The Federalist Society, on the other hand, bucked calls to become a conservative imitation of an established group, rebuffing calls, for instance, to rate judicial nominees à la the American Bar Association. Instead of imitating the Left, it learned from what it saw as the mistakes of other conservative groups—it abjured Young Americans for Freedom in-fighting and Dartmouth Review-style ridicule of intellectual adversaries. The Federalist Society, then, would aid the career paths of friends and debate opponents. “None of the Society’s effects on the politics of judicial nominations, networking, placement of members, or facilitating connections across government is denied or foresworn by its leaders,” notes Teles. “That said, the Society could never have produced these effects had it pursued them directly. By limiting its programming, and thereby nurturing a reputation for intellectual seriousness and distance from short-term partisan politics, the Society has, perhaps paradoxically, been more effective in serving the political goals of its allies than a more directly partisan organization ever could have been.”

The snobbery that has heretofore excluded a book on the conservative legal movement from a university press also excludes from such a book the elements of conservatism that academia finds most uncouth. There is the Institute of Justice but no American Center for Law and Justice; the Law and Economics Center but no Ave Maria School of Law; school choice for inner-city blacks but no school prayer for rural evangelicals. The result is a version of conservatism so cleaned up for polite company that it is more disguise than makeover. Should conservatives be grateful that such a book has been published, by Princeton University Press no less, or lament the invisibility therein of the issues that primarily catalyzed and animated their reaction to the legal Left’s excesses?

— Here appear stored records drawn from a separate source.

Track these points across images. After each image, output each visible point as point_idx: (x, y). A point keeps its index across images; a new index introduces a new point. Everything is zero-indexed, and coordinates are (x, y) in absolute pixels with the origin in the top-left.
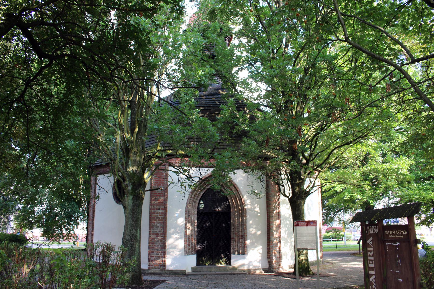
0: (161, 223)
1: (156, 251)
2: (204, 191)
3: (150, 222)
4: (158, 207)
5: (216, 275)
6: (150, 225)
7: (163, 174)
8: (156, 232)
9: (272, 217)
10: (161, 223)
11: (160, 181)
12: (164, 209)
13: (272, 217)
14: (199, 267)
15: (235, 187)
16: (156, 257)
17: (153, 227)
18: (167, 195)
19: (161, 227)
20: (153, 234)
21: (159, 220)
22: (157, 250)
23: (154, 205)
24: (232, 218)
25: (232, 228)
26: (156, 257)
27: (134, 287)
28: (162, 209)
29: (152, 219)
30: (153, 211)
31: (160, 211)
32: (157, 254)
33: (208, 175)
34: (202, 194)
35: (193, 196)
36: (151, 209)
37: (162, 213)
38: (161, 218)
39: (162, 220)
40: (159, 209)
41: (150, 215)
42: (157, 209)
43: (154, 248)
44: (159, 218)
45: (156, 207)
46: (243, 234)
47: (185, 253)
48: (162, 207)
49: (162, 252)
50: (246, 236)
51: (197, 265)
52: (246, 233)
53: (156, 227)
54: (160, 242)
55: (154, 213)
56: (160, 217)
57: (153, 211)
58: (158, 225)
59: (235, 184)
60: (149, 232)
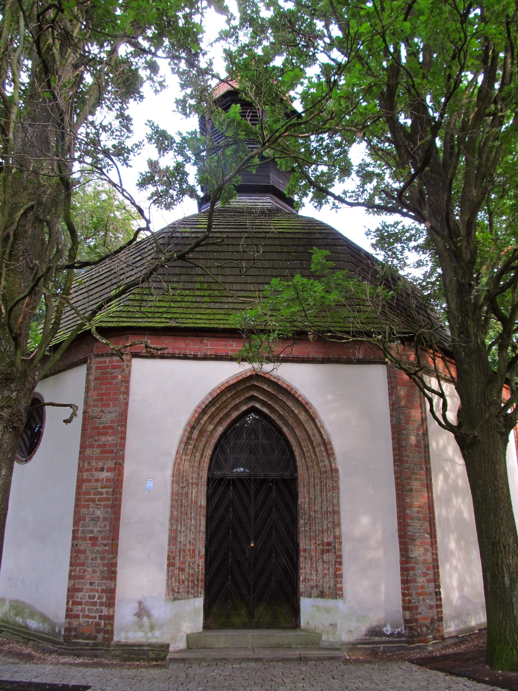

The narcissism that prompts academics to obsess over political movements of which they are part results in an incuriosity about political movements to which they do not belong. Who has time to look out the window when there is a mirror to gaze upon? This ensures that so much is written about so little, and, in the case of the conservative legal movement, so little is written about so much. In the wake of libertarian public-interest law firms spearheading such cases as Rosenberger v. University of Virginia, Kelo v. New London, Hopwood v. Texas, and Gratz v. Bollinger, three Federalist Society members sitting on the Supreme Court, and the establishment of a new and vibrant field—Law and Economics—at America’s top law schools, an exploration of the libertarian-Right’s legal counterrevolution is long overdue.